New data shows that the gender wage gap at most companies begins earlier than thought—and ‘snowballs’ from there.

The HR director was proud of his company’s pay equity practices: same job, same pay, always. Then he looked at the data and saw that even a couple years into their careers entry-level women were earning less than men. He was stunned. How was that even possible?

New research is causing similarly surprised reactions nationwide. A study of 1.7 million college graduates with federal student loans found that just three years after graduation, women earn less than their male counterparts holding the same degrees. There’s at least a 10% pay gap for half of those surveyed, but the gap yawns as wide as 55% for some degree holders in fields like accounting and dentistry. This is bad news for companies down the line. “It’s troubling,” says Ben Frost, senior client partner in the Products practice at Korn Ferry. “If the track to senior leadership isn’t diverse, you risk not being able to serve your customers properly.”

To be sure, some companies with aggressive pay-tracking systems boast equitable gender pay.

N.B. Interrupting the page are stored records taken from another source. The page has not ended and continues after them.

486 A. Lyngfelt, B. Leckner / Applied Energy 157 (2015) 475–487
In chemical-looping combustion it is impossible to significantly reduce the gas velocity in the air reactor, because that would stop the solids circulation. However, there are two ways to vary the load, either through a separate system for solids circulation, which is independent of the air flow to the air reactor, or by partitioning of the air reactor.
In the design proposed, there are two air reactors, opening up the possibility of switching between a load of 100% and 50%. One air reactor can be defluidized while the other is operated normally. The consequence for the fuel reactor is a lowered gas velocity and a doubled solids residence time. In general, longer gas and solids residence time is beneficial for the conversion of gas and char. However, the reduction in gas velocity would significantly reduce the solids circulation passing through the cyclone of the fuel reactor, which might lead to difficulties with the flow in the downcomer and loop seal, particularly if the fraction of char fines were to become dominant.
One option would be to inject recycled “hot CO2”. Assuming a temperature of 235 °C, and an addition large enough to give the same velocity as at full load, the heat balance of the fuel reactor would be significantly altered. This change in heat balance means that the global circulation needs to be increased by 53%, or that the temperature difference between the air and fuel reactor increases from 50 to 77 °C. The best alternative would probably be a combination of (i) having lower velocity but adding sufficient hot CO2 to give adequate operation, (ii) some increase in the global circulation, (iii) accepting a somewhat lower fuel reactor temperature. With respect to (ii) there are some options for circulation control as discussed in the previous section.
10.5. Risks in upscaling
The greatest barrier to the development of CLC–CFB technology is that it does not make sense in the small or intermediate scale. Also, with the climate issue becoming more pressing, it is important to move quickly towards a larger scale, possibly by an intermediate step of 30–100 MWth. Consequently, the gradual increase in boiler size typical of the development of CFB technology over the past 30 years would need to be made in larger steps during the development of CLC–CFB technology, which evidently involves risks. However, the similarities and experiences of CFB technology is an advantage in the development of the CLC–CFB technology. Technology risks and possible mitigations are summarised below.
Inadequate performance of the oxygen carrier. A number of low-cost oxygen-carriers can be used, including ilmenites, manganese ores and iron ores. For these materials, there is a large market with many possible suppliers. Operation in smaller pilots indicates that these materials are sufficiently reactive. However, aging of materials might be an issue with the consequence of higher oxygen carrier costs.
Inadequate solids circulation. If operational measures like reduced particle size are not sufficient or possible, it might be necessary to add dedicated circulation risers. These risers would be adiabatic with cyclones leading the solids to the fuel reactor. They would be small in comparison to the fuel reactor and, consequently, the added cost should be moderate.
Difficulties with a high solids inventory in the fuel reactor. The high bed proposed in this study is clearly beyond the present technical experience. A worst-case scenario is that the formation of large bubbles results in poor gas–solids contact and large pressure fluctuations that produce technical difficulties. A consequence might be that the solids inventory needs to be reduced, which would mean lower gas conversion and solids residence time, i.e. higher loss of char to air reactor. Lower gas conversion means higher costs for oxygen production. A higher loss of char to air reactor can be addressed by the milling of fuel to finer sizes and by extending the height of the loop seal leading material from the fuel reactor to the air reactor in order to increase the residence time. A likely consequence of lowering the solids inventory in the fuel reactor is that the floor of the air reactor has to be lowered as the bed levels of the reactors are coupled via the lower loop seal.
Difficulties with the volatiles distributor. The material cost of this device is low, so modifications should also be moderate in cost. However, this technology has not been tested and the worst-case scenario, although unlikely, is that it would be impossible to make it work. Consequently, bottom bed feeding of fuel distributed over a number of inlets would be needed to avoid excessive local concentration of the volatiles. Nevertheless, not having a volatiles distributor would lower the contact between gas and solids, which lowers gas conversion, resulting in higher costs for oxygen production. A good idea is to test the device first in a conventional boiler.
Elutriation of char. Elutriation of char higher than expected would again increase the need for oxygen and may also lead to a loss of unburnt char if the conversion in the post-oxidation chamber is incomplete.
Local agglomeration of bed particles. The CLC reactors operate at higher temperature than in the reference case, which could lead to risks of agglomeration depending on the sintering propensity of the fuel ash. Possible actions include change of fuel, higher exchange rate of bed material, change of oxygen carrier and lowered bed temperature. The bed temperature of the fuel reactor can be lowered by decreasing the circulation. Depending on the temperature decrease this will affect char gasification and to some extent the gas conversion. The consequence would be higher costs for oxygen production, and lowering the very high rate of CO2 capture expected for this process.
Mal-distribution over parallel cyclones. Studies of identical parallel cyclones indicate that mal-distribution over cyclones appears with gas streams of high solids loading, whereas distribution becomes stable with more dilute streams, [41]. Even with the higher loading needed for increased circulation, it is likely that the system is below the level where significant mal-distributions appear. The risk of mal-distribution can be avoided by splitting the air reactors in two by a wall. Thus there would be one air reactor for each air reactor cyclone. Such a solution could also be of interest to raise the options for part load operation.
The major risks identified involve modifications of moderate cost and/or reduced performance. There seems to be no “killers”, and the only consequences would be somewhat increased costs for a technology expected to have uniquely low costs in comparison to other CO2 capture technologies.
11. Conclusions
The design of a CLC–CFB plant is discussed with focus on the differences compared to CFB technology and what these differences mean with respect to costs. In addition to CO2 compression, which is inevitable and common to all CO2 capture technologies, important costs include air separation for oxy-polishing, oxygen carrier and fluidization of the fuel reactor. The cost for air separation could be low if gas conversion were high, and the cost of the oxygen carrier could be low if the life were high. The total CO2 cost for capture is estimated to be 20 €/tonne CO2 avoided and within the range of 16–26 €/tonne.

But most show gaps, and Frost points out that early-career inequity puts many women on a dead-end path. When couples become parents, typically one person’s career takes a back seat. “That’s probably the partner who is earning less,” he says. “It snowballs.” This results in mothers further trailing the promotions and pay of male counterparts, and ultimately reaching retirement with far less savings.

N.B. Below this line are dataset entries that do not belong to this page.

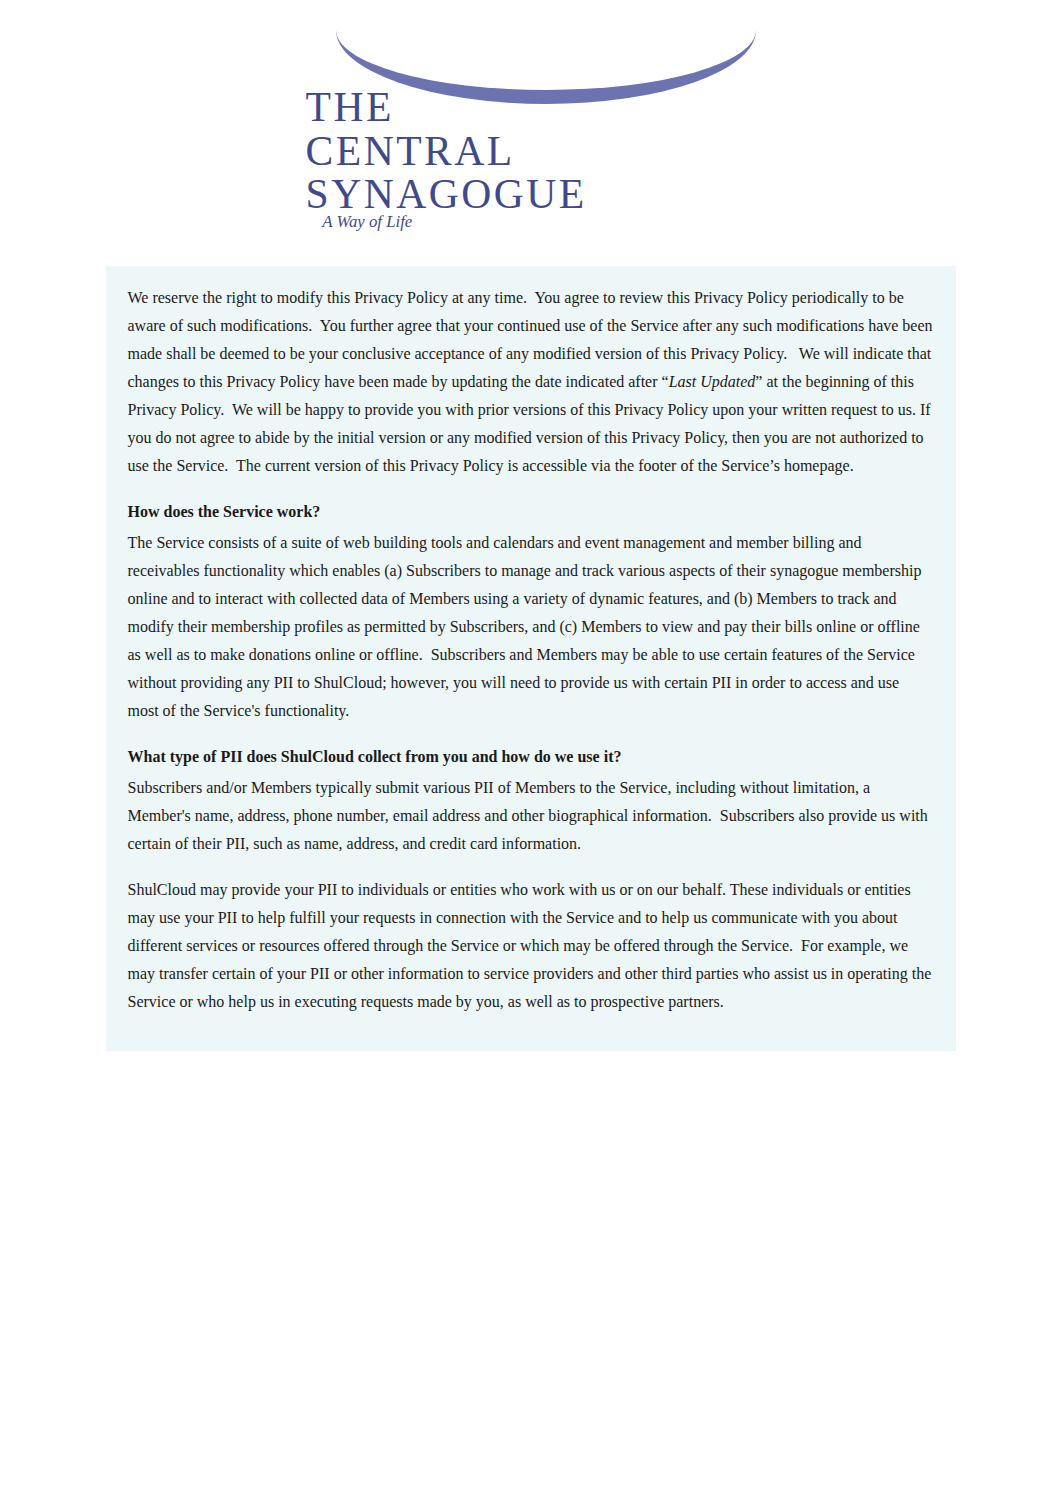THE
CENTRAL
SYNAGOGUE
A Way of Life
We reserve the right to modify this Privacy Policy at any time. You agree to review this Privacy Policy periodically to be aware of such modifications. You further agree that your continued use of the Service after any such modifications have been made shall be deemed to be your conclusive acceptance of any modified version of this Privacy Policy. We will indicate that changes to this Privacy Policy have been made by updating the date indicated after “Last Updated” at the beginning of this Privacy Policy. We will be happy to provide you with prior versions of this Privacy Policy upon your written request to us. If you do not agree to abide by the initial version or any modified version of this Privacy Policy, then you are not authorized to use the Service. The current version of this Privacy Policy is accessible via the footer of the Service’s homepage.
How does the Service work?
The Service consists of a suite of web building tools and calendars and event management and member billing and receivables functionality which enables (a) Subscribers to manage and track various aspects of their synagogue membership online and to interact with collected data of Members using a variety of dynamic features, and (b) Members to track and modify their membership profiles as permitted by Subscribers, and (c) Members to view and pay their bills online or offline as well as to make donations online or offline. Subscribers and Members may be able to use certain features of the Service without providing any PII to ShulCloud; however, you will need to provide us with certain PII in order to access and use most of the Service's functionality.
What type of PII does ShulCloud collect from you and how do we use it?
Subscribers and/or Members typically submit various PII of Members to the Service, including without limitation, a Member's name, address, phone number, email address and other biographical information. Subscribers also provide us with certain of their PII, such as name, address, and credit card information.
ShulCloud may provide your PII to individuals or entities who work with us or on our behalf. These individuals or entities may use your PII to help fulfill your requests in connection with the Service and to help us communicate with you about different services or resources offered through the Service or which may be offered through the Service. For example, we may transfer certain of your PII or other information to service providers and other third parties who assist us in operating the Service or who help us in executing requests made by you, as well as to prospective partners.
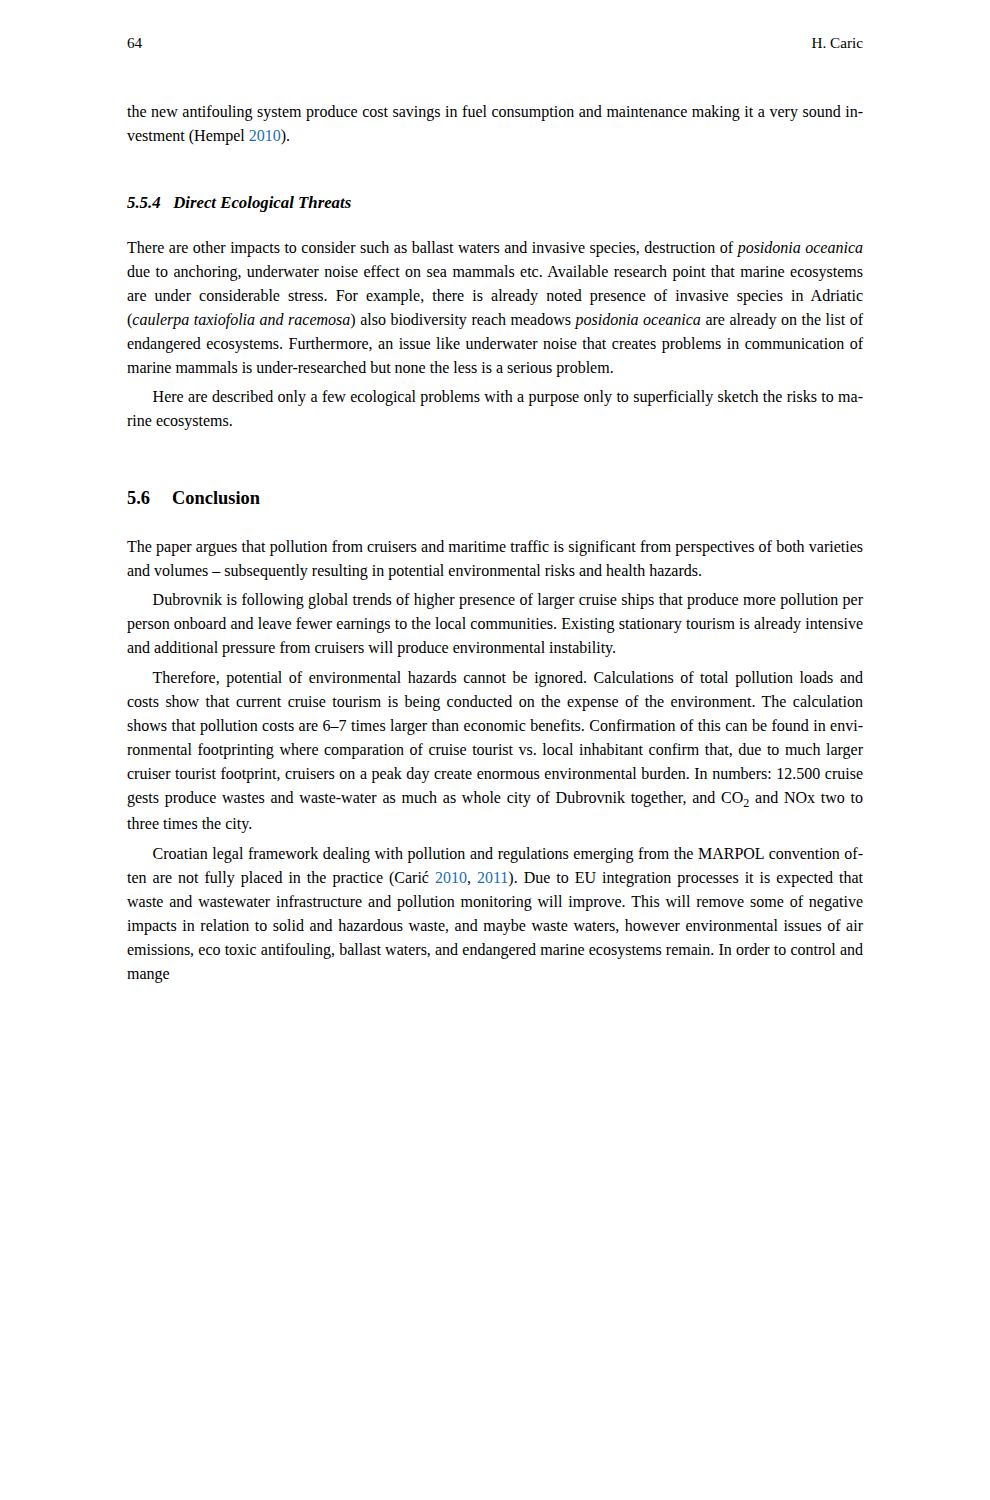64 H. Caric
the new antifouling system produce cost savings in fuel consumption and maintenance making it a very sound investment (Hempel 2010).
5.5.4 Direct Ecological Threats
There are other impacts to consider such as ballast waters and invasive species, destruction of posidonia oceanica due to anchoring, underwater noise effect on sea mammals etc. Available research point that marine ecosystems are under considerable stress. For example, there is already noted presence of invasive species in Adriatic (caulerpa taxiofolia and racemosa) also biodiversity reach meadows posidonia oceanica are already on the list of endangered ecosystems. Furthermore, an issue like underwater noise that creates problems in communication of marine mammals is under-researched but none the less is a serious problem.
Here are described only a few ecological problems with a purpose only to superficially sketch the risks to marine ecosystems.
5.6 Conclusion
The paper argues that pollution from cruisers and maritime traffic is significant from perspectives of both varieties and volumes – subsequently resulting in potential environmental risks and health hazards.
Dubrovnik is following global trends of higher presence of larger cruise ships that produce more pollution per person onboard and leave fewer earnings to the local communities. Existing stationary tourism is already intensive and additional pressure from cruisers will produce environmental instability.
Therefore, potential of environmental hazards cannot be ignored. Calculations of total pollution loads and costs show that current cruise tourism is being conducted on the expense of the environment. The calculation shows that pollution costs are 6–7 times larger than economic benefits. Confirmation of this can be found in environmental footprinting where comparation of cruise tourist vs. local inhabitant confirm that, due to much larger cruiser tourist footprint, cruisers on a peak day create enormous environmental burden. In numbers: 12.500 cruise gests produce wastes and waste-water as much as whole city of Dubrovnik together, and CO2 and NOx two to three times the city.
Croatian legal framework dealing with pollution and regulations emerging from the MARPOL convention often are not fully placed in the practice (Carić 2010, 2011). Due to EU integration processes it is expected that waste and wastewater infrastructure and pollution monitoring will improve. This will remove some of negative impacts in relation to solid and hazardous waste, and maybe waste waters, however environmental issues of air emissions, eco toxic antifouling, ballast waters, and endangered marine ecosystems remain. In order to control and mange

Data from Korn Ferry indicates that this early pay gap is most likely due to employees accepting different jobs in different fields with differing responsibilities. For example, men are more likely to take jobs in higher-paying fields like engineering and tech, while women choose careers in lower-paying fields like marketing and HR. Still, says Frost, “early career is usually when things are better, before parenthood upsets the apple cart.”

Tom McMullen, who oversees compensation equity in the US for Korn Ferry, says that the first step to addressing the early pay gap is figuring out whether a company has an issue, and if so, where. He says that roughly 60% of big companies—usually publicly owned, larger organizations—do formal statistical pay equity assessments. With that data in hand, firms can create more consistent frameworks around hiring offers. “When two lawyers with similar backgrounds apply for jobs, you want to make sure that one is not offered $130,000 and the other $145,000,” McMullen says.

Organizations also need to keep an eye on non-salary compensation. The key is to pay attention to what happens at the end of the year,” says Tanya van Biesen, managing partner in Board and CEO Succession at Korn Ferry, with bonuses, equity grants, and raises, which can be hotbeds of subjectivity in firms with otherwise equitable, consistent, and procedurally fair compensation practices. “Over time it can create two tiers,” she says.

Gender pay gaps have likely grown larger in the last year, with companies offering higher compensation and retention bonuses to job candidates or departing employees. “Throwing money around almost randomly in various directions risks undoing a lot of the work we’ve been doing to make sure things are fair,” says Frost.